News 06:00
BULLETIN 8 May 6 am
Good morning. I am……..
In this bulletin:
# South Africa says it will present a report to the African Union over anti-migrant protests
# The World Health Organisation warns there are more hantavirus cases possible
# And rugby: The Stormers, Bulls, and Lions are gearing up for the penultimate round of the URC
# South Africa is set to submit a report to the African Union after Ghana asked for anti-migrant protests to be discussed at an upcoming meeting. Minister in the Presidency Khumbudzo Ntshavheni says the government supports the first country-of-safety principle in migration matters. Ntshavheni added that there is no war in the Southern African Development Community region to justify large movements of people into South Africa:
# Business Unity South Africa says if high fuel costs become a sustained feature of the operating environment, the consequences will be lower investment, fewer jobs and slower growth. Global oil market volatility has resulted in significant increases in fuel prices in April and May. BUSA says that with about 80-percent of goods in the country transported by road, elevated fuel costs raise distribution and logistics expenses across the economy. It warns that companies are forced into impossible trade-offs between covering rising fuel costs and meeting payroll or supplier obligations.

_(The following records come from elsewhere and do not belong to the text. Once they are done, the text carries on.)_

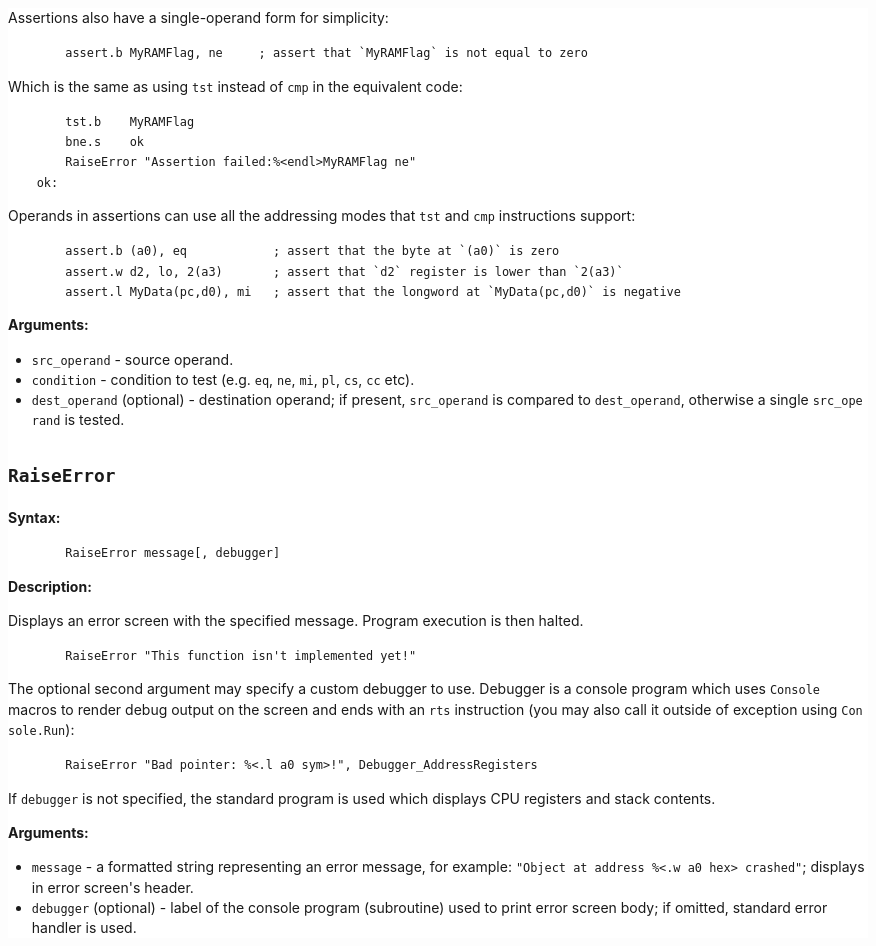 Assertions also have a single-operand form for simplicity:

```m68k
        assert.b MyRAMFlag, ne     ; assert that `MyRAMFlag` is not equal to zero
```

Which is the same as using `tst` instead of `cmp` in the equivalent code:

```m68k
        tst.b    MyRAMFlag
        bne.s    ok
        RaiseError "Assertion failed:%<endl>MyRAMFlag ne"
    ok:
```

Operands in assertions can use all the addressing modes that `tst` and `cmp` instructions support:

```m68k
        assert.b (a0), eq            ; assert that the byte at `(a0)` is zero
        assert.w d2, lo, 2(a3)       ; assert that `d2` register is lower than `2(a3)`
        assert.l MyData(pc,d0), mi   ; assert that the longword at `MyData(pc,d0)` is negative
```

**Arguments:**

* `src_operand` - source operand.
* `condition` - condition to test (e.g. `eq`, `ne`, `mi`, `pl`, `cs`, `cc` etc).
* `dest_operand` (optional) - destination operand; if present, `src_operand` is compared to `dest_operand`, otherwise a single `src_operand` is tested.


## `RaiseError`

**Syntax:**

```m68k
        RaiseError message[, debugger]
```

**Description:**

Displays an error screen with the specified message. Program execution is then halted.

```m68k
        RaiseError "This function isn't implemented yet!"
```

The optional second argument may specify a custom debugger to use. Debugger is a console program which uses `Console` macros to render debug output on the screen and ends with an `rts` instruction (you may also call it outside of exception using `Console.Run`):

```m68k
        RaiseError "Bad pointer: %<.l a0 sym>!", Debugger_AddressRegisters
```

If `debugger` is not specified, the standard program is used which displays CPU registers and stack contents.

**Arguments:**

* `message` - a formatted string representing an error message, for example: `"Object at address %<.w a0 hex> crashed"`; displays in error screen's header.
* `debugger` (optional) - label of the console program (subroutine) used to print error screen body; if omitted, standard error handler is used.
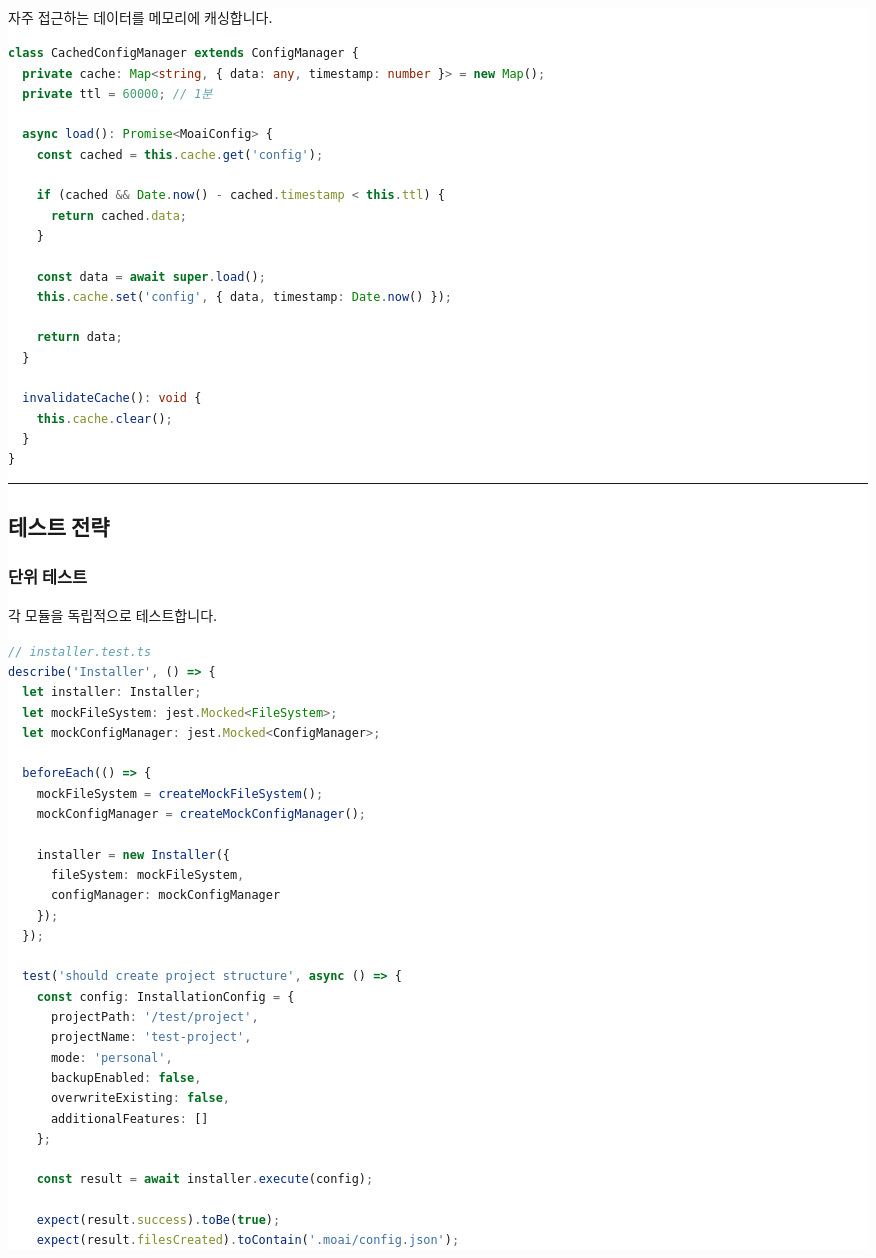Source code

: 자주 접근하는 데이터를 메모리에 캐싱합니다.

```typescript
class CachedConfigManager extends ConfigManager {
  private cache: Map<string, { data: any, timestamp: number }> = new Map();
  private ttl = 60000; // 1분

  async load(): Promise<MoaiConfig> {
    const cached = this.cache.get('config');

    if (cached && Date.now() - cached.timestamp < this.ttl) {
      return cached.data;
    }

    const data = await super.load();
    this.cache.set('config', { data, timestamp: Date.now() });

    return data;
  }

  invalidateCache(): void {
    this.cache.clear();
  }
}
```

---

## 테스트 전략

### 단위 테스트

각 모듈을 독립적으로 테스트합니다.

```typescript
// installer.test.ts
describe('Installer', () => {
  let installer: Installer;
  let mockFileSystem: jest.Mocked<FileSystem>;
  let mockConfigManager: jest.Mocked<ConfigManager>;

  beforeEach(() => {
    mockFileSystem = createMockFileSystem();
    mockConfigManager = createMockConfigManager();

    installer = new Installer({
      fileSystem: mockFileSystem,
      configManager: mockConfigManager
    });
  });

  test('should create project structure', async () => {
    const config: InstallationConfig = {
      projectPath: '/test/project',
      projectName: 'test-project',
      mode: 'personal',
      backupEnabled: false,
      overwriteExisting: false,
      additionalFeatures: []
    };

    const result = await installer.execute(config);

    expect(result.success).toBe(true);
    expect(result.filesCreated).toContain('.moai/config.json');
```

# The Garden Route District Municipality says the focus is on locating trapped or displaced people, as weather warnings for the region have been downgraded from level eight to level six. Areas of particular concern remain the Knysna, Bitou, George, and Oudtshoorn areas. According to the municipality’s Fire Chief, Deon Stoffels, approximately 76 people are stranded in De Vlugt in the George municipal area:
# The Freedom Front Plus has expressed concerns about the City of Tshwane’s request to write off a further 1.5-billion-rand in debtors as unauthorised expenditure. In the past 12 months, the metro has recognised nearly six-billion-rand of its debt burden as fictitious or uncollectable. The FF Plus says that if accounting tricks must be employed to remove billions from the financial statements in an effort to balance the books, it means the budget was never genuinely funded. It adds that this amounts to gross manipulation of the budgeting process.
# The World Health Organisation says more hantavirus cases linked to the Atlantic cruise ship outbreak may still emerge due to the virus’s long incubation period of up to six weeks. WHO director-general Tedros Adhanom Ghebreyesus told the media ongoing monitoring and contact tracing are in place across multiple countries, as passengers and close contacts continue to be followed for possible symptoms:
# Rugby: The Stormers, the Lions, and the Bulls need crucial victories in the penultimate pool round of the United Rugby Championship this weekend. All three South African teams are still in the running to host quarter-finals when the playoffs start. This evening, the Stormers, as log leaders, take on Ulster in Belfast, the seventh-placed Bulls face Zebre in Pretoria tomorrow, and the third-placed Lions are up against fourth-placed Leinster in Dublin. The Sharks, now tenth on the log, take on 13th-placed Benetton in Durban.
# And the financial indicators: The dollar trades at 16-rand-45-cents and the euro at 19-rand-30-cents. One British pound costs 22-rand-30-cents and Bitcoin trades at 79-thousand-854-dollars. Gold sells at four-thousand-687-dollars-78-cents a fine ounce and Brent crude oil is quoted at 101-dollars-11-cents a barrel.